Other rural colleges moving to online instruction are letting students stay on campus if they wouldn’t be able to continue learning from another location. And some, such as Davidson College, in North Carolina, are loaning computers and wireless hot spots to students, though the institution notes on its website that it has a limited supply of each. 

“When (students) go back to small towns, the communities are in areas that simply don’t have the broadband connectivity and the technology infrastructure to support our shift to online learning.”

Joe Schaffer

President, Laramie County Community College

Potential pitfalls extend beyond online learning. Some rural colleges specialize in hands-on programs — such as agriculture and manufacturing — that can be difficult to teach remotely. In those cases, instructors have had to get creative. 

One cosmetology instructor at Lamar Community College, in Colorado, had students take their kits and mannequin heads home with them so they can follow along with online lessons, Linda Lujan, the institution’s president, told Education Dive in an interview.  

Getting other courses online has been trickier. 

Lamar’s horse training and management program requires students to train a two-year-old colt. In that case, its faculty accelerated instruction so students could finish early. 

The pandemic has forced colleges to reframe the goals of instruction this semester. “This is not the time to try to design the best online class possible,” Lujan said. Instead, she added, colleges should focus on how they can best help students finish their programs. 

A threat to rural colleges’ ‘very existence’

The coronavirus pandemic could have devastating long-term consequences for many colleges, especially cash-strapped rural institutions, observers told Education Dive. 

Amid the outbreak, Moody’s Investors Service downgraded its outlook for the higher education sector from stable to negative. Its analysts predict the outbreak will immediately squeeze colleges’ budgets as they transition online and cause “unprecedented enrollment uncertainty.” 

The latter issue could spell trouble for some smaller colleges in rural areas that have been battling enrollment declines, said Colin Koproske, managing director of research development at consultancy EAB. “They’re already struggling,” he said. “If they miss a class by 10 students or 20 students — that’s a big deal.” 
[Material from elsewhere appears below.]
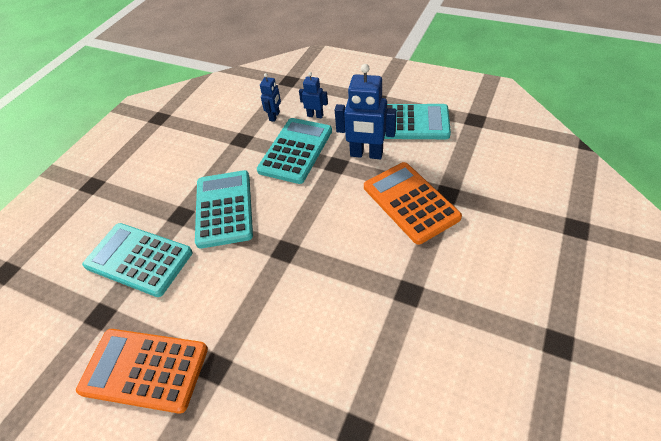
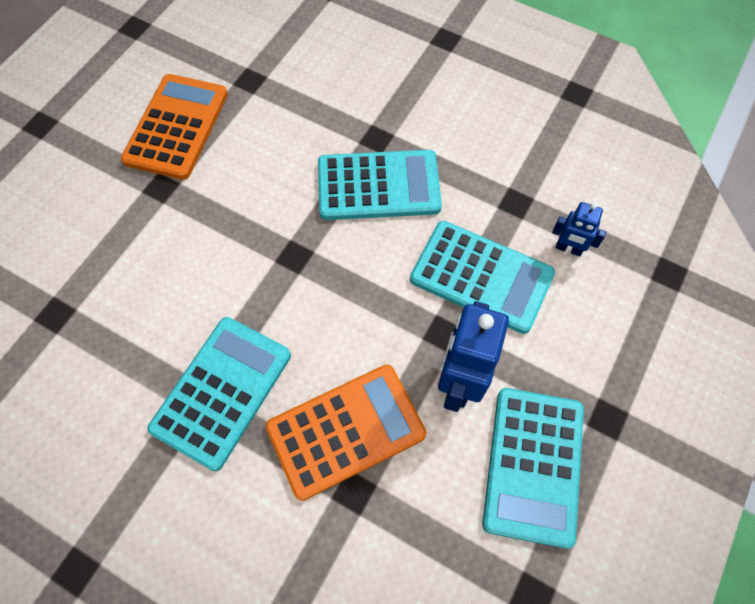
camera: 90 degrees right, 15 degrees up
(138, 259) = (315, 104): turquoise calculator -> turquoise calculator (222, 391)
(315, 115) = (566, 310): blue robot -> none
Refunds for tuition or room and board fees — critical sources of revenue for institutions — could also deal a blow to their budgets. 

“If you have 50 fewer students come back because of the coronavirus or take their money elsewhere because you don’t have enough online courses built out yourself — that’s threatening to their very existence.”

Colin Koproske

Managing director of research development, EAB

Laramie’s Schaffer said that’s the case for his institution, which is losing out on roughly $500,000 in revenue this semester because it is refunding students who were living in its dorms. 

“$500,000 may not sound like a lot,” Schaffer said. ​”For a small community college in rural America, it’s significant.”

Wyoming’s governor issued an order last week requiring colleges to move classes online. Schaffer is confident that action will help the institution recoup its losses through its insurance. 

Yet few colleges have budgeted for these types of losses, making them difficult to overcome, Koproske said. 

“If you have to issue a refund, if you miss a summer session, if you have 50 fewer students come back because of the coronavirus or take their money elsewhere because you don’t have enough online courses built out yourself — that’s threatening to their very existence,” Koproske added. 

The American Council on Education led several other higher education associations to urge the federal government to give the sector additional funding and regulatory flexibility as they respond to the pandemic. 

However, Koproske pointed out that one “ironic silver lining” for colleges could be a recession, which several prominent economists say is already underway. Typically, enrollment rises during tough economic times and droops when the job market is strong. 

But some rural college leaders worry this downturn will imperil their communities, many of which have already endured years of economic decline. “What’s that going to look like once this is all over?” Lamar’s Lujan asked. “Are there going to be jobs? And what are we going to be training for?”